I recently wanted to get my hands dirty with understanding how to fork/exec a child process and redirecting stdin, stdout, and stderr thereof, by way of which I wrote my own popen()
and pclose()
-like functions named my_popen()
and my_pclose()
, inspired by Apple's open-source implementation of popen() and pclose().
By human-inspection -- e.g. running ps
in a different terminal to look for the expected child process -- the popen()
seems to work in that the expected child process shows up.

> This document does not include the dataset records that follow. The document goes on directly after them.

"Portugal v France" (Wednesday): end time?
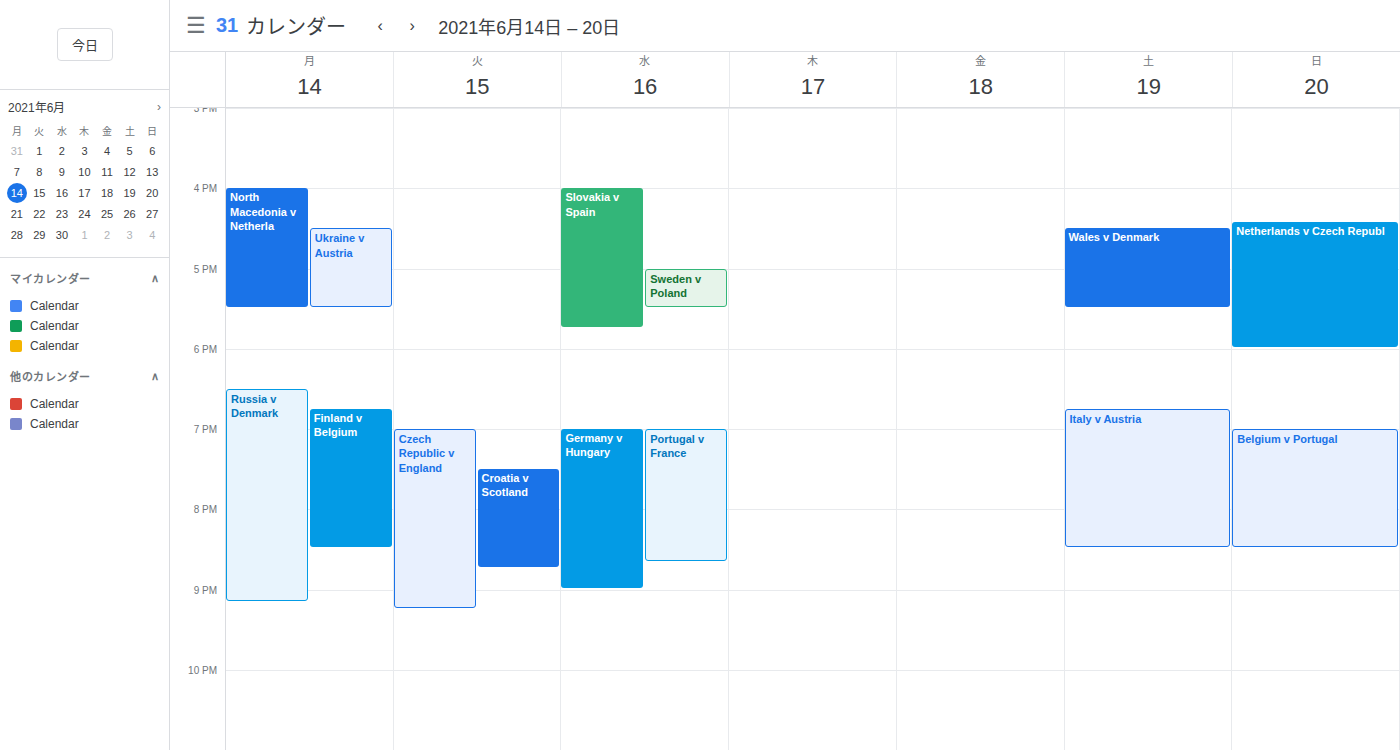
8:40 PMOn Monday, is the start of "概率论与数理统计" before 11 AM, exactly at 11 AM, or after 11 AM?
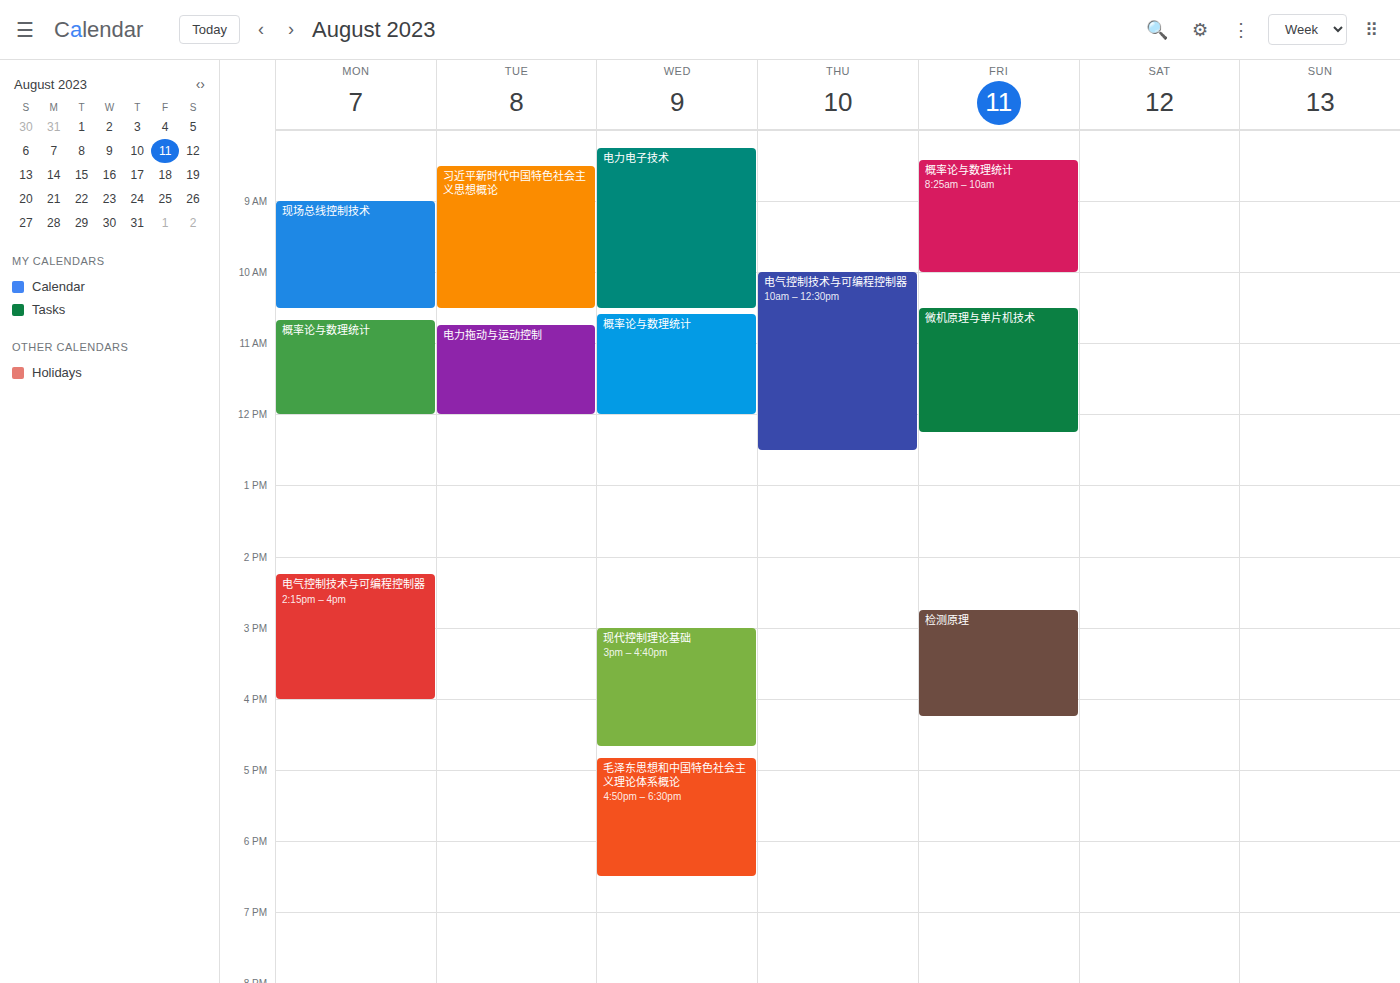
10:40 AM -- before 11 AM, 20 minutes above the 11 AM line.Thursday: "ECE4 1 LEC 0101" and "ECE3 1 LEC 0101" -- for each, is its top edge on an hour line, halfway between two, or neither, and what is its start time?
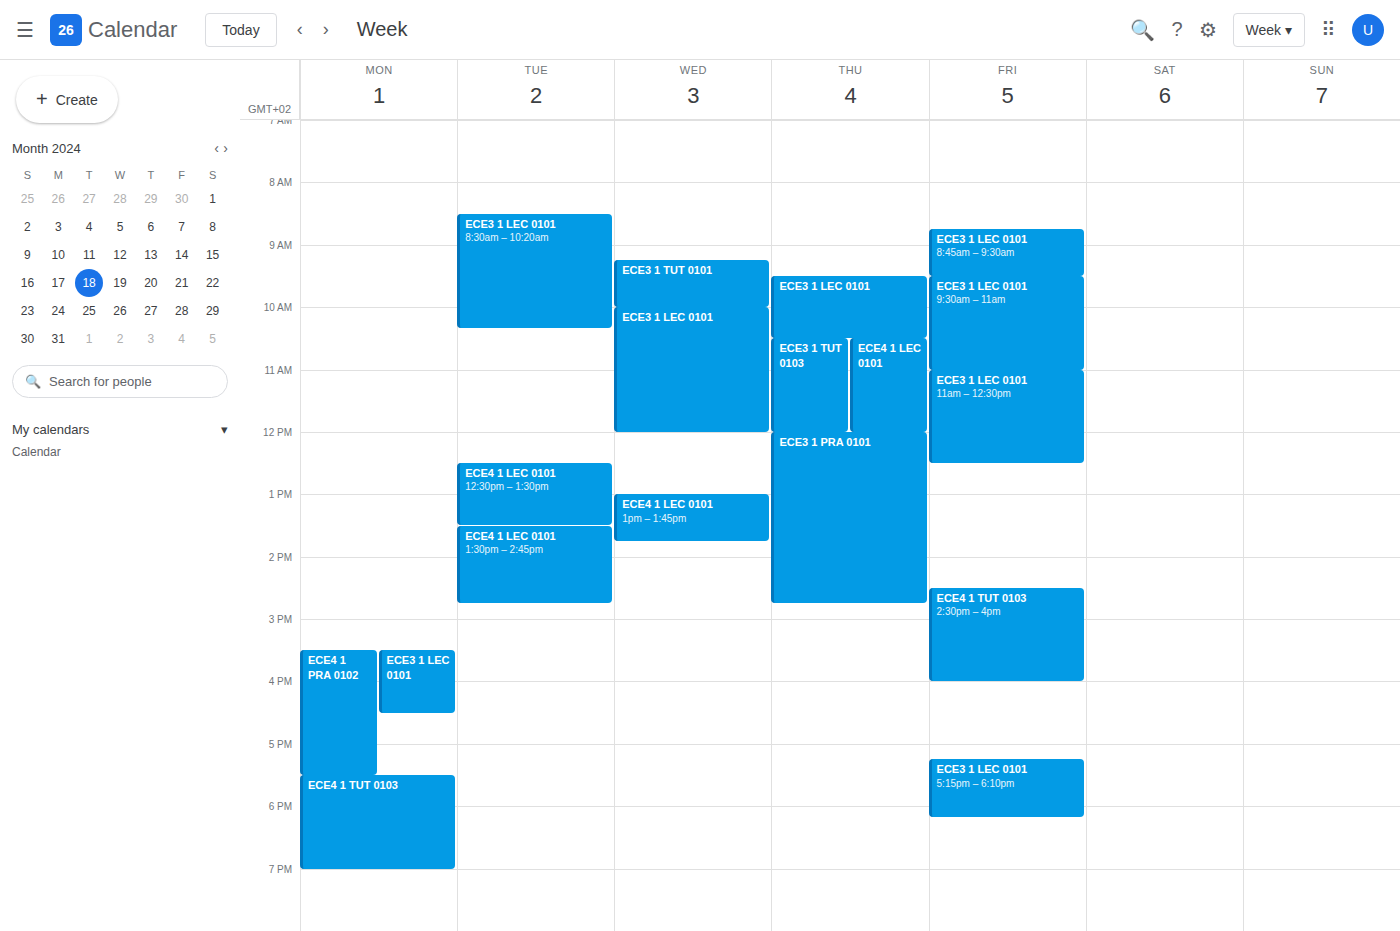
"ECE4 1 LEC 0101": 10:30 AM, halfway between the 10 AM and 11 AM lines. "ECE3 1 LEC 0101": 9:30 AM, halfway between the 9 AM and 10 AM lines.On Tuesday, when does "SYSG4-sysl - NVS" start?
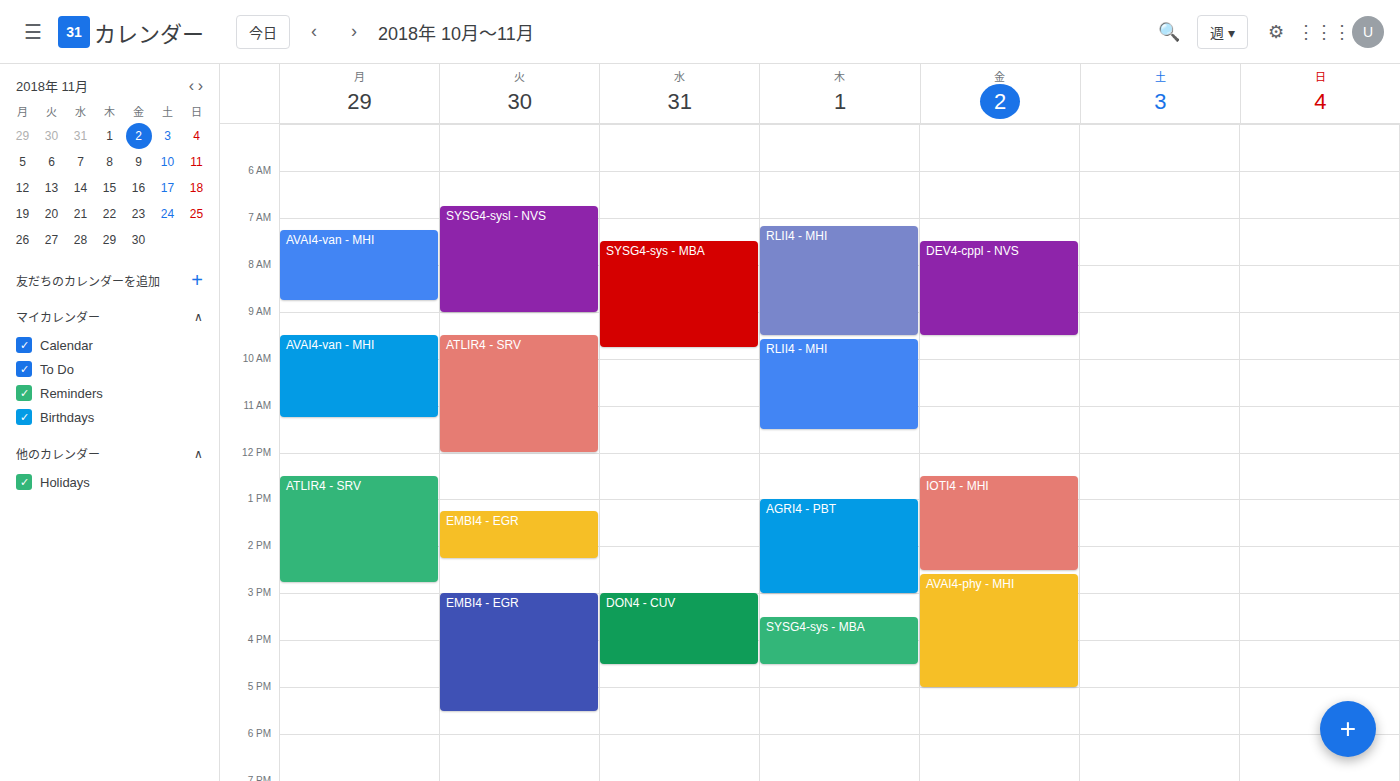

Question: Why does my_pclose()
return immediately with errno == 10 (ECHILD)
if I call it immediately after my_popen()
? My expectation was that my_pclose()
would wait until the child process ended.
Question: Given the above, why does my_pclose()
return as expected -- after the child process gracefully ends -- if I insert a delay between my_popen()
and my_pclose()
?
Question: What correction(s) is/are needed for my_pclose()
to reliably return only after the child process has ended, without the need of any delays or other contrivances?
MCVE below.
Some context: I wanted my_popen()
to allow the user to 1) write to the child process' stdin
, 2) read the child process' stdout
, 3) read the child process' stderr
, 4) know the child process' pid_t
, 5) run in environments where fork/exec'ed processes might be either child or grandchild processes, and be able to kill the grandchild process in case of the latter (hence the setpgid()
).
// main.c
#include <errno.h>
#include <pthread.h>
#include <stdbool.h>
#include <stdlib.h>
#include <stdio.h>
#include <string.h>
#include <unistd.h>
#include <sys/types.h>
#include <sys/wait.h>
typedef int Pipe[2];
typedef enum PipeEnd {
READ_END = 0,
WRITE_END = 1
} PipeEnd;
#define INVALID_FD (-1)
#define INVALID_PID (0)
typedef struct my_popen_t {
bool success; ///< true if the child process was spawned.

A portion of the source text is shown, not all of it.